In previous studies, we assessed immunological responses 24–28 days after VRP vaccination in IFNAR^−/− mice fully protected from disease, demonstrating absent or low IgM and robust IgG responses predominantly targeting CCHFV NP (Scholte et al., 2019; Spengler et al., 2019). Adaptive responses can also develop very shortly after immunization; in mice infected with Ebola virus and treated with virus-like particles (VLPs) 24 h post exposure, innate immunity facilitated the adaptive immune response (Ayithan et al., 2015), but increased antibody production and generation of cytotoxic T cells were required for survival (Bradfute et al., 2015). This suggests the potential for contributions of adaptive immunity to VRP-mediated protection against CCHFV even in animals challenged within days of vaccination.

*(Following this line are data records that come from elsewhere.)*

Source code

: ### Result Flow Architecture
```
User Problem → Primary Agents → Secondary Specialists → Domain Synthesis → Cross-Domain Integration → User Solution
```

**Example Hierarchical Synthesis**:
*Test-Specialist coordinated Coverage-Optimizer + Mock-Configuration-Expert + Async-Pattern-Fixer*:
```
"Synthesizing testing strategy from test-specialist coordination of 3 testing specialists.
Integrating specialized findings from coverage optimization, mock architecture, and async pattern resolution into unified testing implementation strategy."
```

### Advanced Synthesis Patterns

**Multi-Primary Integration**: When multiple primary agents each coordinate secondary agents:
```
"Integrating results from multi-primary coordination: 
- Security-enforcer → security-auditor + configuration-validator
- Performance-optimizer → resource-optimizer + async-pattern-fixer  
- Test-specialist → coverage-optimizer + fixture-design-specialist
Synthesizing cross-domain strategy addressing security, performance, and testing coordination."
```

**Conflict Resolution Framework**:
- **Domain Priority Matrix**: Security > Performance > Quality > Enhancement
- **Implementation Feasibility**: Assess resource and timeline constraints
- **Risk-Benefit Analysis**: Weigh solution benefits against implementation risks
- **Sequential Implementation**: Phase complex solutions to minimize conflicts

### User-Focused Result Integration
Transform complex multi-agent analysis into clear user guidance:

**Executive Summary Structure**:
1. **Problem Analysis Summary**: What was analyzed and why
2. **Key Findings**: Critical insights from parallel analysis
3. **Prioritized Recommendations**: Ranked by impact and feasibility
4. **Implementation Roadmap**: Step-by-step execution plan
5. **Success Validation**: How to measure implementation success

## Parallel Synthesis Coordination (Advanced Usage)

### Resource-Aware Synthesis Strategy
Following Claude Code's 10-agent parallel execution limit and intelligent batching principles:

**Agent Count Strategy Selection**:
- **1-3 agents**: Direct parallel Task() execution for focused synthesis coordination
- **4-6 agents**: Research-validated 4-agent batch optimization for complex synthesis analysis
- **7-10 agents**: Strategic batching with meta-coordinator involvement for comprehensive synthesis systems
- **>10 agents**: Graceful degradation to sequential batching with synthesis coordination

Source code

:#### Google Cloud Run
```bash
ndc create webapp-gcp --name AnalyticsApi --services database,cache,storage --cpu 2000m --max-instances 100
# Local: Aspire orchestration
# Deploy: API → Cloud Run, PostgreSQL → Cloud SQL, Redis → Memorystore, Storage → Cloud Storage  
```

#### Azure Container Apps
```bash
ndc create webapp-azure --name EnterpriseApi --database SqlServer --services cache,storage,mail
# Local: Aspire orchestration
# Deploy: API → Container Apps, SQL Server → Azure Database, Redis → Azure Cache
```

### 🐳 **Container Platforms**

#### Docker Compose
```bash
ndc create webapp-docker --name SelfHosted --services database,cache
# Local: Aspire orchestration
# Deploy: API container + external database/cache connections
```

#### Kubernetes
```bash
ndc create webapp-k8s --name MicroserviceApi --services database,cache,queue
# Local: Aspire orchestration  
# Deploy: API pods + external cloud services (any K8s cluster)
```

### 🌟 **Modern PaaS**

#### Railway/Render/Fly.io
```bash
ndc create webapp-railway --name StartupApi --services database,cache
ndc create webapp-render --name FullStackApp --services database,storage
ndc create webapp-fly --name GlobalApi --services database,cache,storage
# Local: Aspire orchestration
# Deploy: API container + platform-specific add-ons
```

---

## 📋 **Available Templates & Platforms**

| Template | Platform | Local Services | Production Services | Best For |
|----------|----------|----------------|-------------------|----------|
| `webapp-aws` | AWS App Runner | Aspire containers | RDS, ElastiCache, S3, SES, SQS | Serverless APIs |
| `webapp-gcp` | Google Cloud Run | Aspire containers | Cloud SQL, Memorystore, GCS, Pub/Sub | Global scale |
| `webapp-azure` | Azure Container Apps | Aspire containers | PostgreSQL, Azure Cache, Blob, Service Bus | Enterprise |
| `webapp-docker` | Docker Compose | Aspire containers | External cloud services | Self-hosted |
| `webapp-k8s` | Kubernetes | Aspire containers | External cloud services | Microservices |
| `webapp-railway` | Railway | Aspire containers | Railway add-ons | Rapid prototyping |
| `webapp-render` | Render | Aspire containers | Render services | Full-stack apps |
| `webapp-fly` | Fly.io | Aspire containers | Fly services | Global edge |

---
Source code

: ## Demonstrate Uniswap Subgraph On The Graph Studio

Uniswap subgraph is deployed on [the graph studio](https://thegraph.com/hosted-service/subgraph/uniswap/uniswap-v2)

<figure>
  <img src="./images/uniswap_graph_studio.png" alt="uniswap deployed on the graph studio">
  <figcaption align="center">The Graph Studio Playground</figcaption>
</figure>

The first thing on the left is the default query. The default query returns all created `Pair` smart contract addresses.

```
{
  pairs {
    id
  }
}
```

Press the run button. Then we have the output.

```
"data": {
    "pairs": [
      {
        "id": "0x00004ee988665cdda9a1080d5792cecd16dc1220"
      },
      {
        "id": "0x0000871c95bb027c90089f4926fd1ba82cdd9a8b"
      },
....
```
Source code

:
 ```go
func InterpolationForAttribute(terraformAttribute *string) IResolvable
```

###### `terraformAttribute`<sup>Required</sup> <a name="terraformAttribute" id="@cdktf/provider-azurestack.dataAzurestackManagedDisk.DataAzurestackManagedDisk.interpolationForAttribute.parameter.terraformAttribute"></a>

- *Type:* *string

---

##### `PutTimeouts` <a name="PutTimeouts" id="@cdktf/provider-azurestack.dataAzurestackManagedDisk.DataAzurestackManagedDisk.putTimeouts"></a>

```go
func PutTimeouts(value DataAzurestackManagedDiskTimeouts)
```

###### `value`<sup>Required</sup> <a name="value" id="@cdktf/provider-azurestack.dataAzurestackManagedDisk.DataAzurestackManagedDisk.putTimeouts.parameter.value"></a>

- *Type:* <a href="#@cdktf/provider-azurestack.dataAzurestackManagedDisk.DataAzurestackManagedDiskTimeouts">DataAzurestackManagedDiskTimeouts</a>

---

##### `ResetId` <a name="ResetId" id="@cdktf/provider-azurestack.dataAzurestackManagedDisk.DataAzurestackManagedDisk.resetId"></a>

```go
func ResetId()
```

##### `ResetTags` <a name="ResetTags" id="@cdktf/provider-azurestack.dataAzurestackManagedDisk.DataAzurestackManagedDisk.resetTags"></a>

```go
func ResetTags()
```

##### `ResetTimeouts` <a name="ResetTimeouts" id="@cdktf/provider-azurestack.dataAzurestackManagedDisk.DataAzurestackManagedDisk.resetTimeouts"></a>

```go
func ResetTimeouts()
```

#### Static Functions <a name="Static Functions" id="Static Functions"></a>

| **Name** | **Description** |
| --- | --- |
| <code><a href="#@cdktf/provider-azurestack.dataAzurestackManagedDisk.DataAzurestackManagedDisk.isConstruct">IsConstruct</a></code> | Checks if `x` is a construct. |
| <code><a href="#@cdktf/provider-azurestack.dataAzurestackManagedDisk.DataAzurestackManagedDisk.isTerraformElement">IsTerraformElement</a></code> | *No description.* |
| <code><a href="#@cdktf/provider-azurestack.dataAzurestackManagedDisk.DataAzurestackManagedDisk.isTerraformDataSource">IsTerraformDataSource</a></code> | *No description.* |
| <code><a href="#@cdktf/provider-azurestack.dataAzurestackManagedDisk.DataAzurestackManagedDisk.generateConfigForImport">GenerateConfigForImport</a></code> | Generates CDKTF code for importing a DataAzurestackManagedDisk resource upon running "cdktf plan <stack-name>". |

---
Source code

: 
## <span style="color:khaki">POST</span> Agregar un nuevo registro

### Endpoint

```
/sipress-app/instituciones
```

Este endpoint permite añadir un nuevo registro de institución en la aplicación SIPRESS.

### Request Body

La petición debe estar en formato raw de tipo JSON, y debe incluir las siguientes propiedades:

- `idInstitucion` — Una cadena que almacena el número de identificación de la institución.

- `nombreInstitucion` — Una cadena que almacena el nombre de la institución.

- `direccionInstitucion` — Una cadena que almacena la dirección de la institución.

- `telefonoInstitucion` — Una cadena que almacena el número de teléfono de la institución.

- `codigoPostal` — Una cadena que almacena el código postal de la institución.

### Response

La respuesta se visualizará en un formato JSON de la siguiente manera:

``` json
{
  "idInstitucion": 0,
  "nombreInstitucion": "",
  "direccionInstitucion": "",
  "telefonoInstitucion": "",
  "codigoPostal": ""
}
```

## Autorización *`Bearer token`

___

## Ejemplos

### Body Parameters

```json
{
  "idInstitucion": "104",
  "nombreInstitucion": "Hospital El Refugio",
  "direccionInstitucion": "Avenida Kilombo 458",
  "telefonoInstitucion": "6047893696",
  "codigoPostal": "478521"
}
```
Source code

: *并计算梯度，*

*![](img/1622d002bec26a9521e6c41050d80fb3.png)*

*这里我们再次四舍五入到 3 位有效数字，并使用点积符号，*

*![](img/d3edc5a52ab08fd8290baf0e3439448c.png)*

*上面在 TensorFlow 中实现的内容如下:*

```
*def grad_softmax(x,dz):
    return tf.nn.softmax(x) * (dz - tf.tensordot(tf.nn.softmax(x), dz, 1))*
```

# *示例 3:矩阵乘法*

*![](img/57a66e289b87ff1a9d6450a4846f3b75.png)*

Altogether, our data provide key support for further investigations of alternate dosing schemes for VRP vaccination. Further studies of the properties and kinetics of these responses, examining both arms of the immune response, will allow informed and targeted delivery of VRP vaccination based on public health needs, including use in outbreak response when rapid induction of protection either before or after virus exposure is needed.

Highlights.

• Low-dose subcutaneous infection with a low passage human isolate from Turkey results in uniform lethality in IFNAR−/− mice.

• Viral replicon particle (VRP) vaccination was evaluated at different intervals to challenge.

• Single-dose VRP vaccination protects against clinical disease in mice challenged at 7 days post-vaccination.

• Single-dose VRP vaccination protects against lethal outcome in mice challenged at 3 days post-vaccination.